Upuzun bir süredir bir olayı gerçekleştirip gerçekleştirmeme noktasında gidip geliyorum. Bir yarım yap yap yap derken diğer taraftan bi baloncuk çıkıyo beynimin içinde hayyyyyııırrrr hiç etik diiiiiilll diye bağırıyo. Aslında olayın etik boyutunu duyarsanız eminim gülersiniz o yüzden hiç anlatmıycam.
Tek yaşamanın en büyük artılarından biri yemek kültürünü geliştirmen. 4-5le sınırlı yemek bilgim 25i bilen açtı burayı bir yemek bloguna dönüştürmem an meselesi. Bide çok pratik oldum sanırım artık ben: Yaşasın:)

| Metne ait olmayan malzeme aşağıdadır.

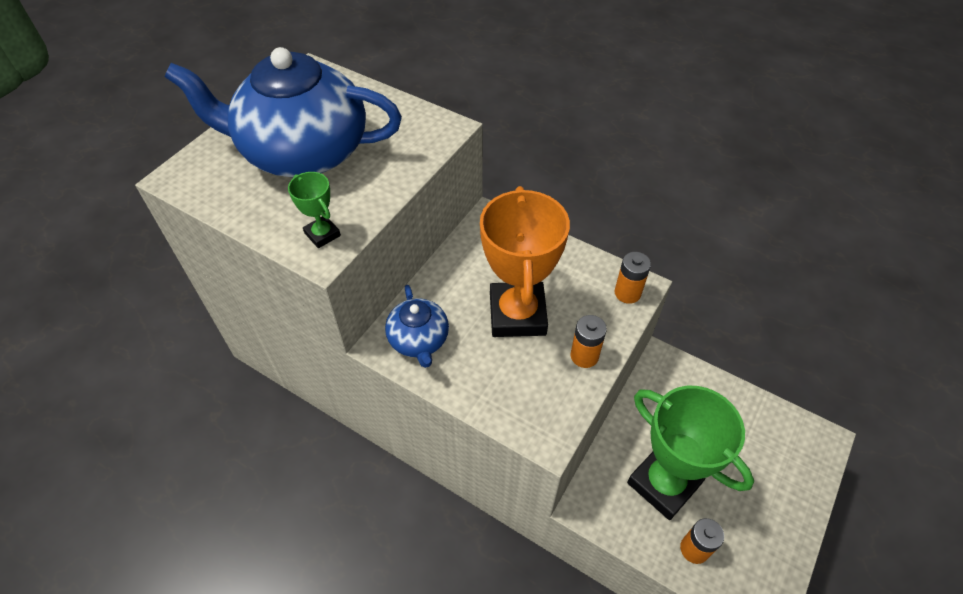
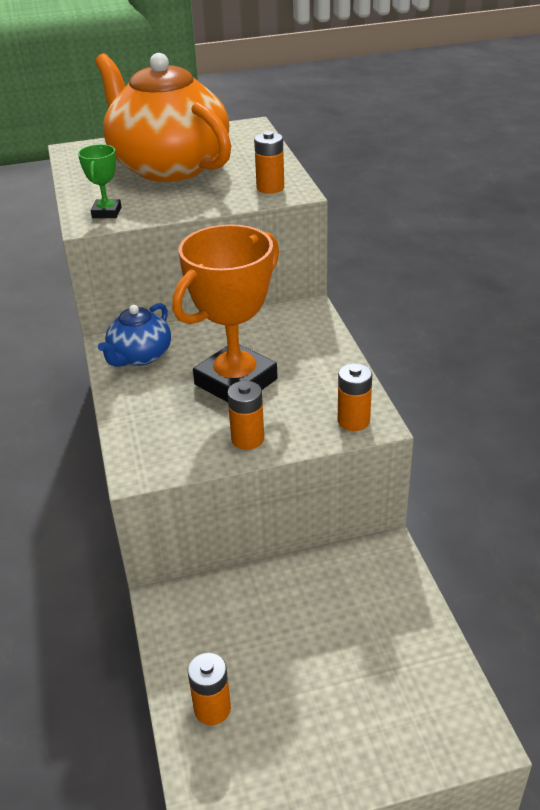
camera: 45 degrees right, 15 degrees down
blue teapot [165,47,402,177] -> orange teapot [95,53,231,182]
green trophy [627,386,754,520] -> none
none -> orange battery [254,131,284,194]

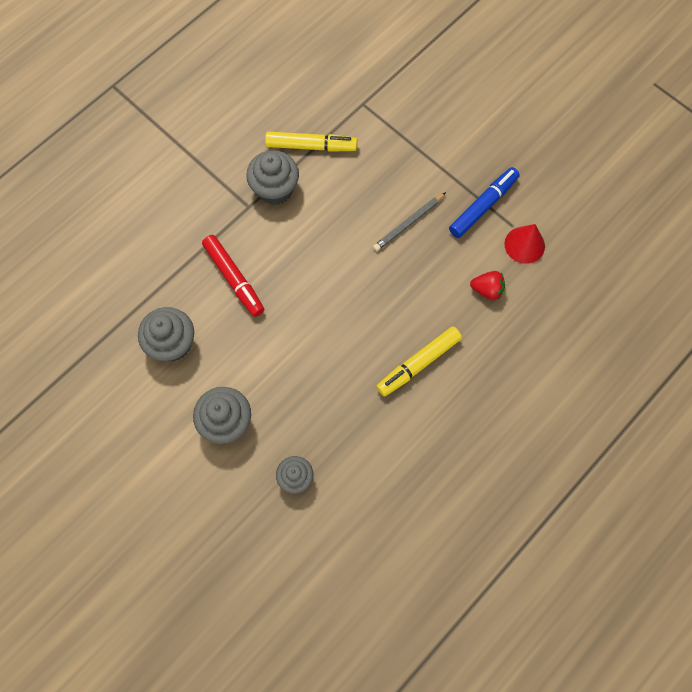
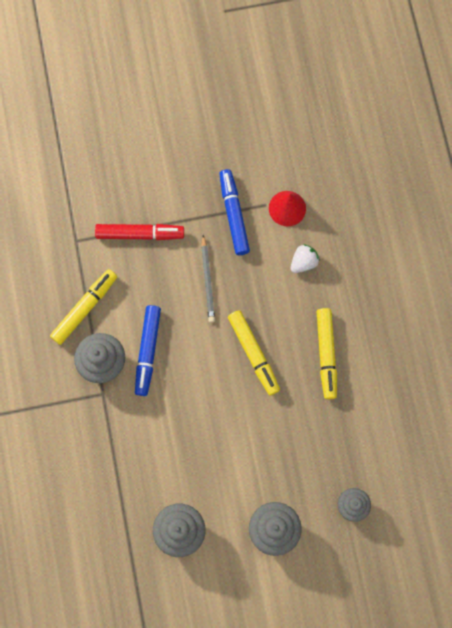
camera: 55 degrees left, 5 degrees up
red marker [202,235,264,317] -> red marker moved to [95,224,184,240]
red strawberry [470,271,505,300] -> white strawberry [291,244,320,273]
none -> blue marker [135,305,161,396]
none -> yellow marker [228,310,280,395]

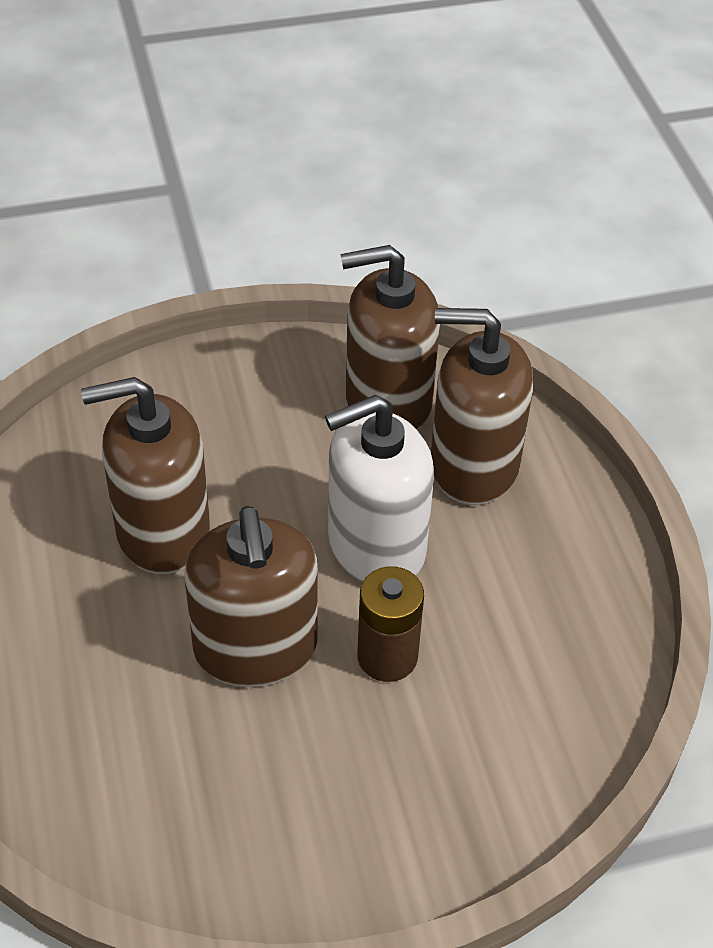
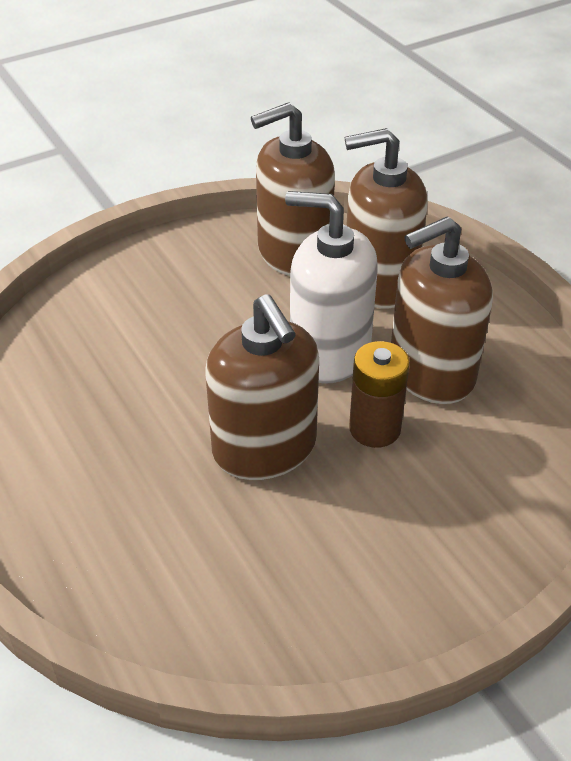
camera: 15 degrees left, 5 degrees down
brown soap dispenser [81,377,210,574] -> brown soap dispenser moved to [391,216,493,404]
white soap dispenser [325,395,434,582] -> white soap dispenser turned 60 degrees clockwise [285,191,378,384]

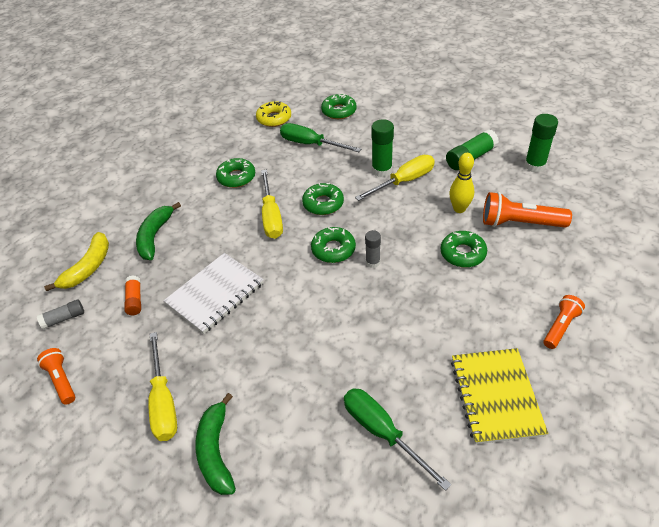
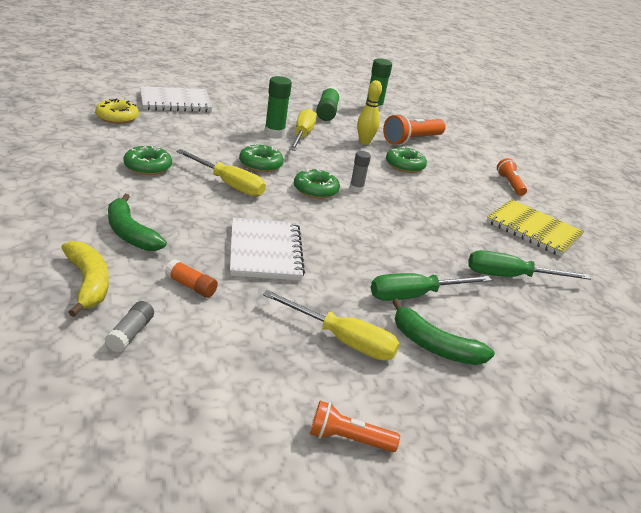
camera: 55 degrees left, 15 degrees down
orange flashlight [37,348,75,405] -> orange flashlight moved to [310,401,400,452]
green screwdriver [280,123,361,152] -> green screwdriver moved to [371,273,492,301]
green donut [321,94,357,119] -> white notebook [140,86,213,112]

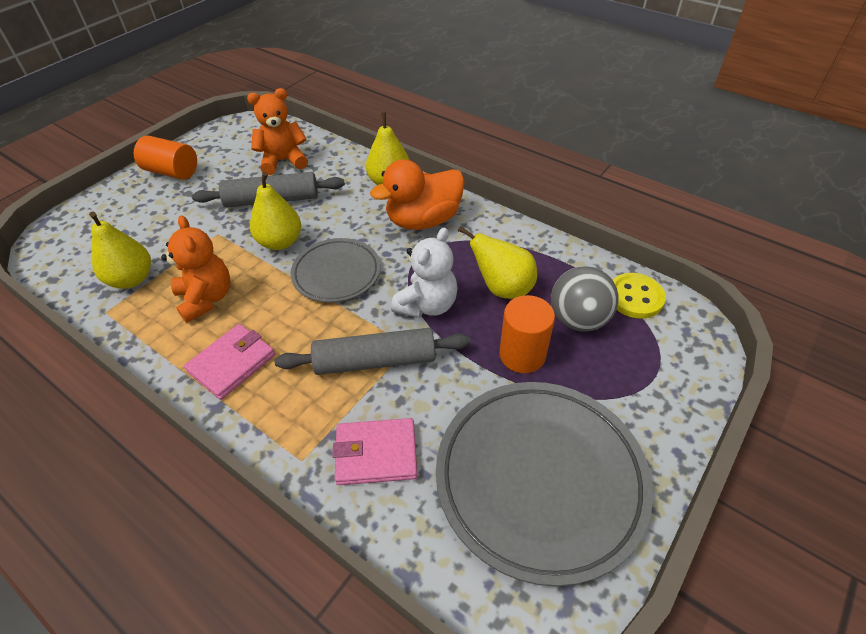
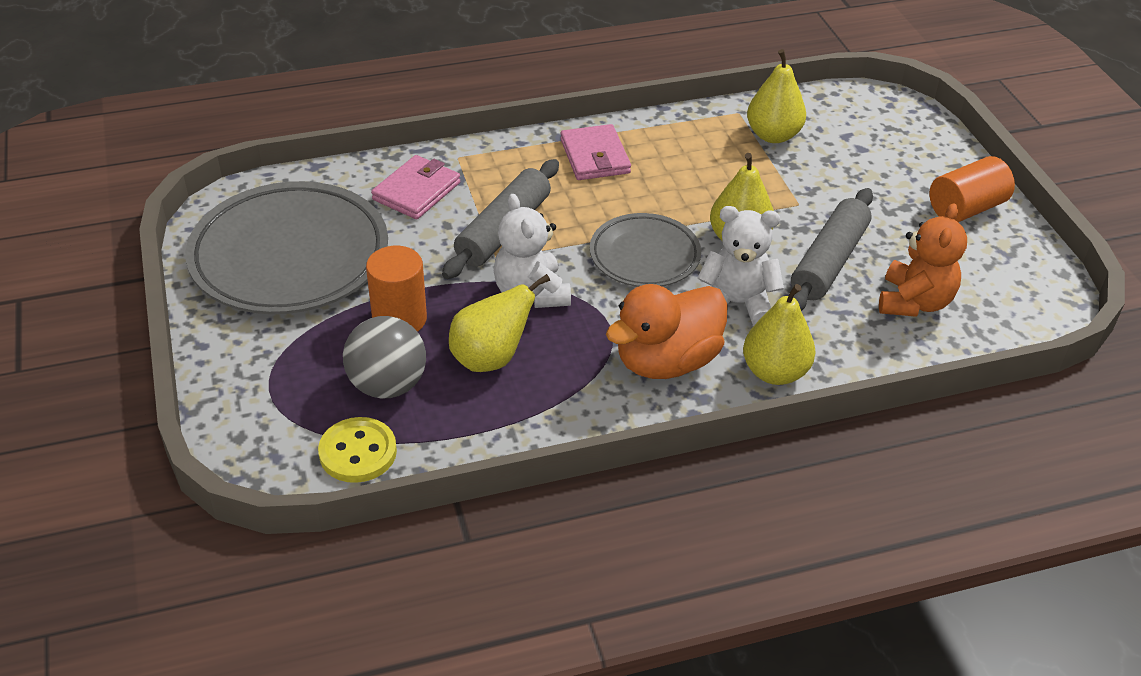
camera: 125 degrees right, 5 degrees down
orange teddy bear [161,215,230,323] -> none
orange duck [370,159,465,230] -> orange duck turned 135 degrees counterclockwise [606,284,728,379]
none -> white teddy bear [697,206,784,326]

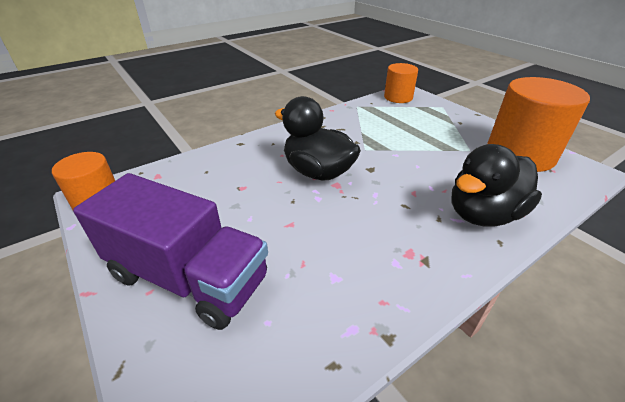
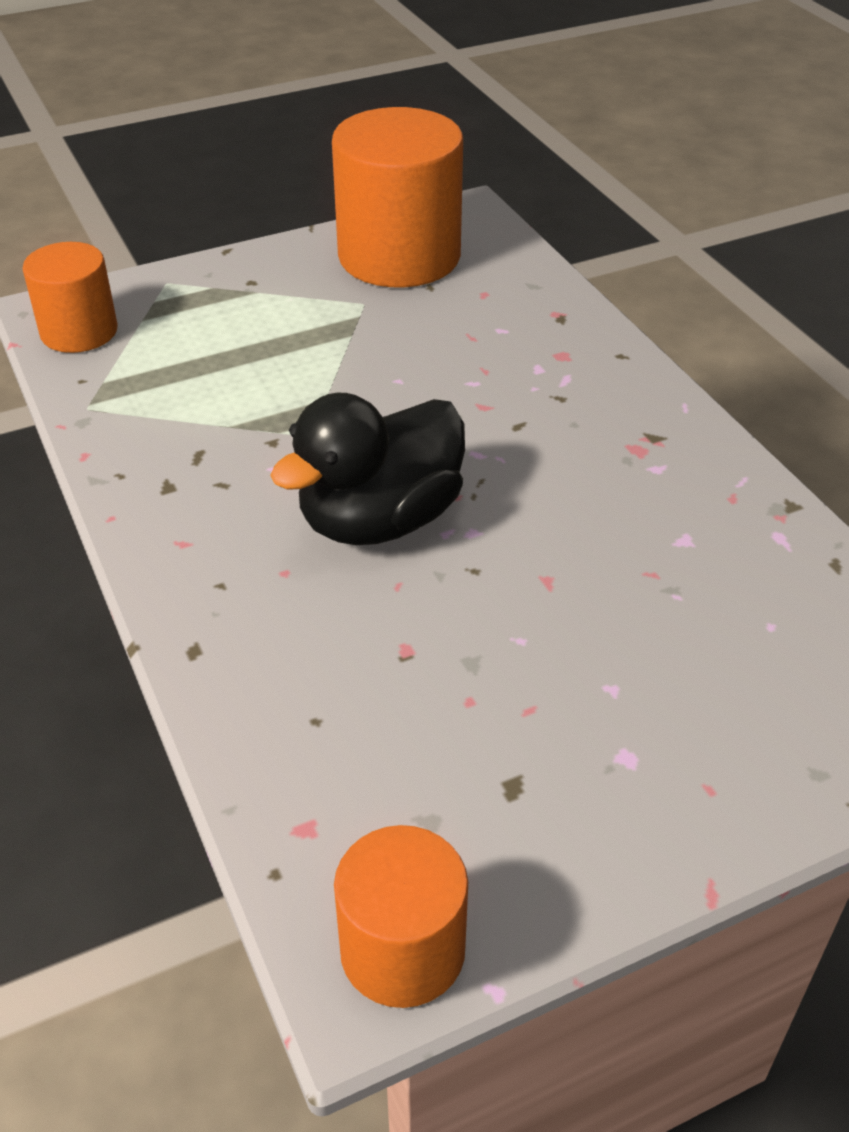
camera: 80 degrees left, 5 degrees up
purple truck [73,173,268,330] -> none
black duck [451,144,542,227] -> none

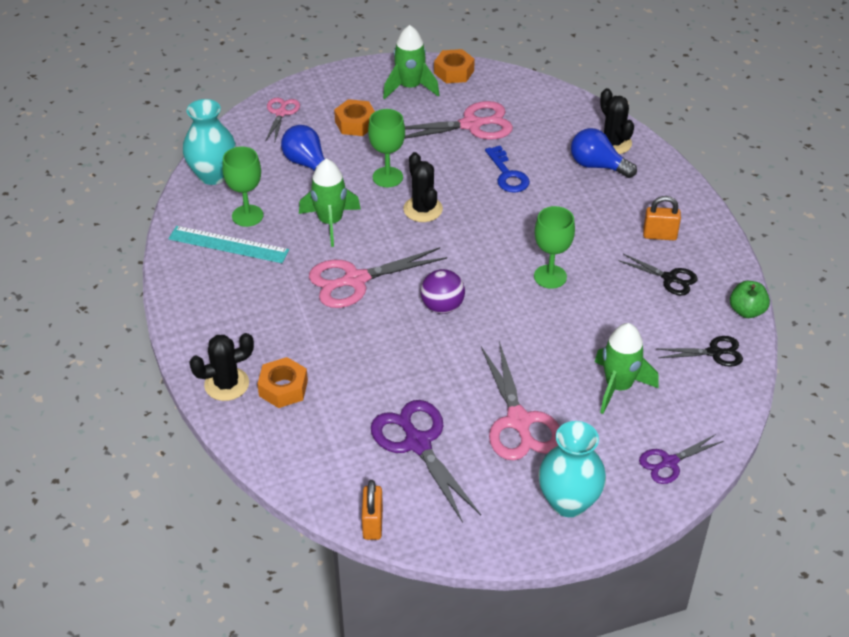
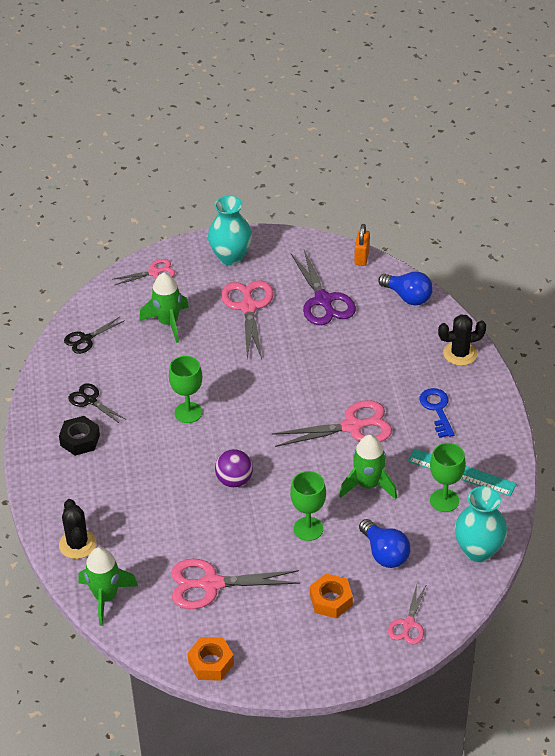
camera: 170 degrees left, 0 degrees up
orange nut [257,357,308,408] -> none
green rocket [383,25,439,99] -> green rocket moved to [79,547,138,626]
black cactus [403,152,443,222] -> none
purple ball [421,269,465,314] -> purple ball moved to [215,449,253,487]
blue key [485,146,530,193] -> blue key moved to [420,388,455,438]
blue light bulb [571,128,637,178] -> blue light bulb moved to [378,271,433,305]
purple scissors [639,434,724,484] -> pink scissors [112,259,175,285]
orange padlock [643,196,681,240] -> black nut [59,416,100,456]
black scissors [658,336,743,367] -> black scissors turned 45 degrees counterclockwise [64,317,125,354]
green apple [730,281,770,318] -> none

Bugün harika bir olay oldu. Kaymakam bey okulumuzdaki problem için geldiğinde aramızdaki tanışlıktan cesaret alarak ona derse girip ingilizce konuşmayı teklif ettim. O da kabul etti ve o kadar işinin arasında bize zaman ayırarak 1 saat pıncırlarımla İngilizce muhabbet etti. Keşke heryerdeki kaymakamlar o kadar geniş görüşlü olsa. Çocukların kafasındaki kaymakam anlayışı ne kadar değişikse hepsinin kaymakamlıkla ilgili nötrden olumluya dönüştü biran. Kendisine burayı okumayacağını bile bile bi kez daha teşekkür ediyorum ...
2010 benim için farklı bir yıl olacak hissediyorum:)
Pastırma yazı seni çok seviyorum. Mümkünse gitme hemen ...
Bu arada burdaki renkleri görmeniz lazım rengarenk oldu heryer. Kırmızı , sarı, turuncu, yeşil.... Zaten baharda görülmesi gereken 10 yerden birirmiş Borçka ama güneşli günlerde...
Beni istisnasız, yazsam da yazmasanda okumaya gelen 15 civarı bir okuyu kitlem var. Çok teşekkürler size ya:) Birkaçını tahmin ediyorum ama hepsini bilmek istiyorum lakin blog arkadaşlarımdan biriyle son İstanbula gidişimde tanıştım:) Çok güzel bir duygu... Sözün özü sürekli takipçiler yorum bırakın!!!! İrtibata geçelim:)
Mutlu kalın ...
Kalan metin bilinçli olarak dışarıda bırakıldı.